Nos pasamos la mitad de nuestra niñez y adolescencia deseando hacernos mayores. Para ser más altos, para no tener que obedecer a nuestros padres, para que dejen de pedirnos el carnet en la discoteca. Una vez convertidos en adultos, aburridos del tedio y las responsabilidades, anhelamos volver a la infancia y hacemos lo posible para sentirnos jóvenes de nuevo. Unos jugando a Pokémon Go, otros iniciándose en los deportes de riesgo a los 40 años, algunas estirándose la cara para borrar el paso del tiempo de sus rostros, hay quienes se apuntan a una jornada zombi. La última actividad para volver a sentirse un niño son los campamentos para adultos.

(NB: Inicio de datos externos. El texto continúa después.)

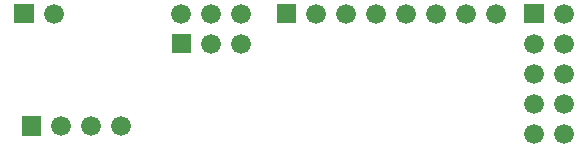
<source format=gbr>
G04 start of page 12 for group -4062 idx -4062 *
G04 Title: (unknown), soldermask *
G04 Creator: pcb 20110918 *
G04 CreationDate: Tue 10 Jan 2012 07:33:53 PM GMT UTC *
G04 For: andy *
G04 Format: Gerber/RS-274X *
G04 PCB-Dimensions: 279528 153543 *
G04 PCB-Coordinate-Origin: lower left *
%MOIN*%
%FSLAX25Y25*%
%LNBOTTOMMASK*%
%ADD90C,0.0660*%
%ADD89C,0.0001*%
G54D89*G36*
X86700Y146843D02*Y140243D01*
X93300D01*
Y146843D01*
X86700D01*
G37*
G54D90*X100000Y143543D03*
G54D89*G36*
X89200Y109343D02*Y102743D01*
X95800D01*
Y109343D01*
X89200D01*
G37*
G54D90*X102500Y106043D03*
X112500D03*
X122500D03*
G54D89*G36*
X139200Y136843D02*Y130243D01*
X145800D01*
Y136843D01*
X139200D01*
G37*
G54D90*X142500Y143543D03*
X152500Y133543D03*
Y143543D03*
X162500Y133543D03*
Y143543D03*
G54D89*G36*
X174200Y146843D02*Y140243D01*
X180800D01*
Y146843D01*
X174200D01*
G37*
G54D90*X187500Y143543D03*
X197500D03*
X207500D03*
X217500D03*
X227500D03*
X237500D03*
X247500D03*
G54D89*G36*
X256700Y146843D02*Y140243D01*
X263300D01*
Y146843D01*
X256700D01*
G37*
G54D90*X270000Y143543D03*
X260000Y133543D03*
X270000D03*
X260000Y123543D03*
X270000D03*
X260000Y113543D03*
X270000D03*
X260000Y103543D03*
X270000D03*
M02*

</source>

Estancias de varios días en un lugar remoto en el que desconocidos de entre 20 y 70 años se juntan para hacer yincanas, saltar sobre colchonetas hinchables y hacer guerras de almohadas. Estos campamentos han empezado a popularizarse en Estados Unidos, ese país especialista en producir entretenimiento en serie. Los venden con la promesa de que el adulto vuelva a emocionarse.
Solo de imaginármelo, me entran sudores
fríos. Una única vez estuve de campamento, debía de tener 10 u 11
años y me pareció terrible. Un montón de niños durmiendo en el
suelo en barracones, comida mala, duchas sin intimidad, juegos que no
me divertían mientras los mayores buscaban fósiles, que para mí
entonces era lo más. Me aburrí bastante y nunca repetí. Una cosa
es no perder de mayores esa capacidad infantil de la ilusión y la
inocencia y otra distinta tener que recurrir a los planes que
hacíamos de niños para sentirnos vivos. Yo, con 35 años, tengo
muchas formas de emocionarme. La voz de Silvia Pérez Cruz, unos
versos de Miguel Hernández o algunas escenas de Blade Runner. Mucho
mejor que cantar canciones alrededor de una hoguera.